▶ Text under study
_ _ _ _

# Lowndes/Berrian



## creekhunter (Oct 27, 2012)

Anyone hunt Lowndes or Berrian County line?


----------



## Moore (Oct 30, 2012)

Southwest corner of Berrien


----------



## creekhunter (Oct 30, 2012)

Have you been seeing anything? 

Saturday morning, I watched a nice buck chasing another deer (could not tell if the second deer was a buck or doe) in the creek. I think it was most likely a doe, as I did not hear any antler rattling or grunting. Could not get a shot off. Happened too fast.


----------



## ALLBEEF (Oct 30, 2012)

I hunt up around Nashville and over near Coochee.....I was hunting a much larger tract out near the 10 mile bay...but it was leased this yr. So.....I have acquired 2 smaller farms but I'm thinking one is alot better quality than the 2000acs I was hunting. I've already seen more in the 2 sittings than in 20 sittings last yr.....no bucks yet...but I have a couple on camera that are decent...but have only had them up 3 days now....I guess we'll see.


----------



## Moore (Oct 30, 2012)

Good so far. They should start chasing soon


----------



## creekhunter (Nov 3, 2012)

*Seeing anything?*

I've got my granddaughter this weekend and can't hunt. Y'all seeing anything?


----------



## Whitetailer (Nov 5, 2012)

*Hey creekhunter*

Well, according to my history on the Alapaha River property, we are in the "Rut window"  I have taken all of my mature buck from Nov. 2 to Nov 17th.  Not talking second rut.  Creek, any word of chasing or good buck taken?  Increased roadkill? 

Allbeef, how bout that new property you are on?  Any big guys walking?

I hope the long range weather forecast I see is not acccurate, as it seems it is supposed to get hot over the weekend and for a few days into the week..with three days for a good chance of rain, so that is good.  Here I go taking stock in the weather forecast , when I tell my customers to take it with a grain of salt!!!

Good luck to you all in the woods..


Whitetailer


----------



## deadbox (Nov 12, 2012)

Not to stray from the path. I am currently not in a club or lease but looking. Stuck hunting public lands. Anyone know of an opening in a local club???  If so shoot me a PM. I only bow hunt. 

Back on subject seen a small 4 point buck running a doe last weekend at grand bay. But that was the only thinks I have seen at all this year there.


----------

_ _ _ _

▶ Task prompt
Answer yes or no for whether each statement agrees with the deer-hunting forum thread, and quote the words from the thread that decide it. (a) ALLBEEF lost the larger tract near the 10 mile bay because it was leased this year. (b) Whitetailer says all mature bucks were taken during the second rut. (c) deadbox hunts with both a bow and a gun.

▶ The data
_ _ _ _

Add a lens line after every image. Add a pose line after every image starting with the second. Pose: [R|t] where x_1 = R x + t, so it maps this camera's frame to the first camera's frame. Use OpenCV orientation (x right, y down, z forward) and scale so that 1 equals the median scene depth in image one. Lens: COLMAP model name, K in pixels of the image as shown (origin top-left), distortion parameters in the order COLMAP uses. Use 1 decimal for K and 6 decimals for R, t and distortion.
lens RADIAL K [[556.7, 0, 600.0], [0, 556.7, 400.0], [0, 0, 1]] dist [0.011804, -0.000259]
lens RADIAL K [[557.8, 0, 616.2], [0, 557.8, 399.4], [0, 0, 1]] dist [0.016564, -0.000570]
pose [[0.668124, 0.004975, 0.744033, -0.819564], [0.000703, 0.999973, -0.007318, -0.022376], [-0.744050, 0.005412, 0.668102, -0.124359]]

_ _ _ _

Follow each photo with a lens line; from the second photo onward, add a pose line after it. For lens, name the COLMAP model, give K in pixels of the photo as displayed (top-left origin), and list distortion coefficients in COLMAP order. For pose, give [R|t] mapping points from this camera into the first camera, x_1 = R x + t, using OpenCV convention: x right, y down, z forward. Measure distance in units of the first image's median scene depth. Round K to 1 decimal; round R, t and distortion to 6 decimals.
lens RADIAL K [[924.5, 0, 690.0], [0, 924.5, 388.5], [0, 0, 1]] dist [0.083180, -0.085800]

_ _ _ _

▶ Completed exercise
(a) Yes: "but it was leased this yr"
(b) No: "Not talking second rut."
(c) No: "I only bow hunt."